Decoding the Enigma: The Unpredictable Evolution of ChatGPT's Behavior
Plus: This Summer's virtual event calendar, the Sherry Code, Deci Digest, and papers worth reading
What’s up, community!
I’ve got some awesome events lined up for you this quarter! Here’s a preview of what’s going on over the next few months:
A lot of the events will be focused on Generative AI use cases. I want these sessions to be as practical as possible, so they’re focused on either building an application or addressing challenges and opportunities from a business and production perspective.
As you can see, I’ve got open slots for Friday Hacky Hour and the Builders of YOLO-NAS series. If you want to show off something you’ve done, reply to this email and let me know. I’ll schedule something up with you.
I’ll have registration links for all these events by the next newsletter, and I’ll be sure to remind you of the events the week of.
But you can always stay up on all events by hanging out in Discord 👇🏽
🧐 What’s in this edition?
🗞️ The Sherry Code (News headlines)
🤨 Unravelling the Mystery: Why is ChatGPT's Behavior Changing Over Time?(Opinion)
📰 The Deci Digest (Research and repositories)
📄 Paper Picks
🗞️ The Sherry Code: Your Weekly AI Bulletin
Shout out to Sherry for sharing her top picks for the AI news headlines you need to know about!
Sherry is an active member of the community. She’s at all the events, shares resources on Discord, and is an awesome human being.

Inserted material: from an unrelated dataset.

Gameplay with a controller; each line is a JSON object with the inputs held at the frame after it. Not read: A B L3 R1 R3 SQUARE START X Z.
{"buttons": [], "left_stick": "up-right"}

Show some support and follow her on Instagram, Twitter, and Threads.
Claude 2 has been released by Anthropic. This upgraded AI model surpasses Claude 1.3 in coding, math, Bar exam scores, and evaluations such as HumanEval and GSM8k. It can handle up to 100K tokens for larger texts.

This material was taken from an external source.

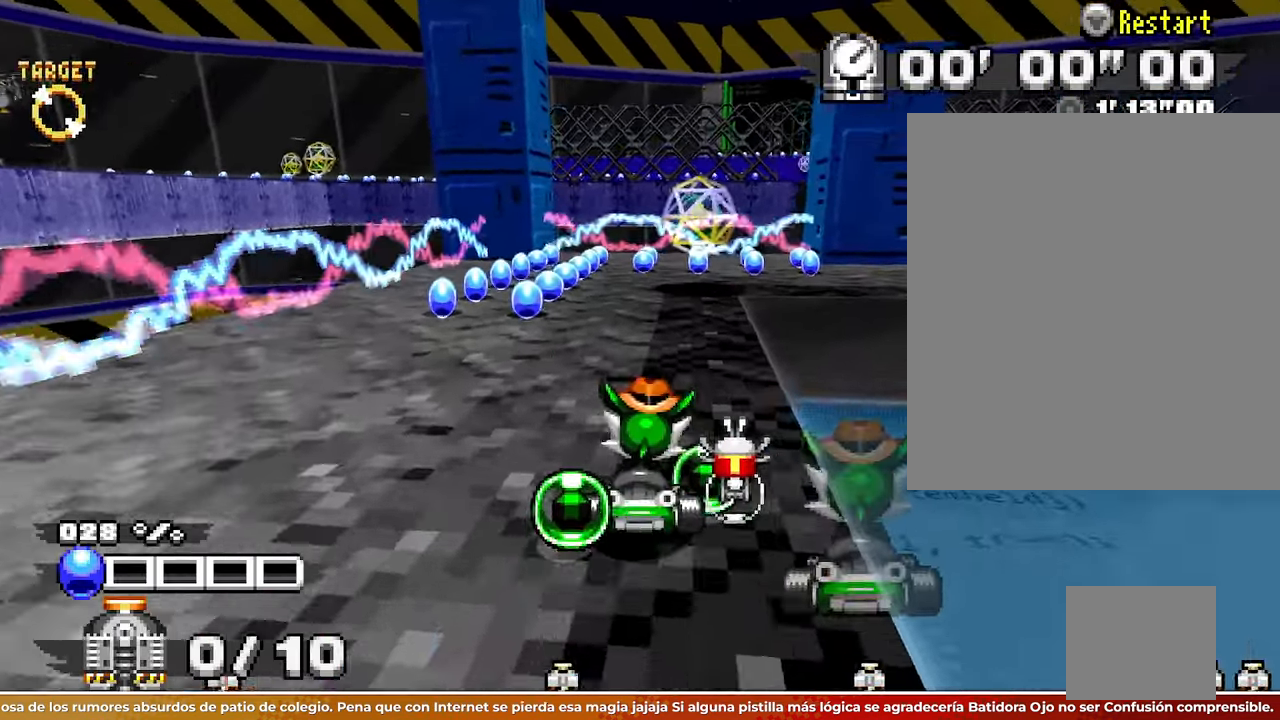
{"buttons": [], "left_stick": "up-right"}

Google’s Bard has been updated and is now accessible worldwide and comes with added features such as the ability to support multiple languages, listen to responses, and customize output styles. Additionally, users can now pin conversations, export Python code, share responses, and integrate with Google Lens images. These updates make our platform more versatile and accessible to users across different countries.
OpenAI and Shutterstock have formed a partnership to collaborate on generative AI and artist compensation. As part of this deal, OpenAI will be using Shutterstock's media library to train their AI models. In exchange, Shutterstock will have priority access to OpenAI's image transformation tools. This expanded deal will enable both companies to enhance their services with the help of AI-powered tools.
NotebookLM: How to try Google’s experimental AI-first notebook. Google's NotebookLM merges Drive documents with LLMs, creating summaries, identifying key topics, suggesting questions, and aiding AI professionals with document management and idea generation.
A recent study by Stanford has shown that AI text detectors tend to discriminate against non-native English speakers. The study found that over 50% of essays written by non-native speakers were wrongly flagged as AI-generated, which is a cause for concern as it may affect their applications and well-being.
Why is ChatGPT's Behavior Changing Over Time?
In the ever-evolving world of AI, a new debate is causing quite a stir: Is ChatGPT losing its edge? Or is it just going through its 'teenage years'?
This discussion was sparked by a paper titled "How Is ChatGPT's Behavior Changing over Time?". But what does the paper really say, and what does it mean for us as users or developers of AI models?
Let's dive in.
The paper, authored by Lingjiao Chen, Matei Zaharia, and James Zou, suggests significant changes in the behaviour of GPT-4 and ChatGPT over time, including large decreases in some problem-solving tasks. However, as Arvind Narayanan points out in his commentary, these changes reflect a shift in behaviour, not a reduction in capability.
This distinction between capability and behaviour is crucial. As explained in the newsletter, chatbots acquire their capabilities through pre-training, a process that is expensive and time-consuming, and their behaviour is heavily influenced by fine-tuning, which is cheaper and done regularly.
So, while a model's behaviour can vary substantially over time, its capabilities should remain largely the same.
Capabilities in AI models like ChatGPT are the fundamental abilities acquired during the initial, extensive training phase. They are generally stable and don't change significantly over time.
Behaviours are how the AI model applies its capabilities in response to specific tasks. They are influenced by the fine-tuning process, which can introduce variability and unpredictability, causing the model's behaviour to vary over time.
In the context of ChatGPT, the capabilities would refer to its ability to understand and generate human-like text. In contrast, its behaviours refer to how it responds to specific prompts or tasks, such as generating code or solving math problems.
But here's where things get interesting.
If the capabilities remain the same, why are we seeing such drastic changes in behaviour? Is the fine-tuning process, while intended to improve the model's performance, actually introducing variability and unpredictability?
This is a hypothesis that's worth exploring.
What's more, these changes in behaviour can have significant implications for users and developers.
As Narayanan suggests, the user impact of behaviour change and capability degradation can be very similar. Users develop specific workflows and prompting strategies that work well for their use cases. When there is a behaviour drift, those workflows might stop working. This can be particularly challenging for applications built on the GPT API, as code deployed to users might break if the model underneath changes its behaviour.
So, is GPT-4 getting dumber?
The answer is no, at least not regarding its capabilities. But its behaviour changes, which can significantly affect users and developers. As we continue to use and develop AI models, we must be aware of these potential shifts and adapt our strategies accordingly.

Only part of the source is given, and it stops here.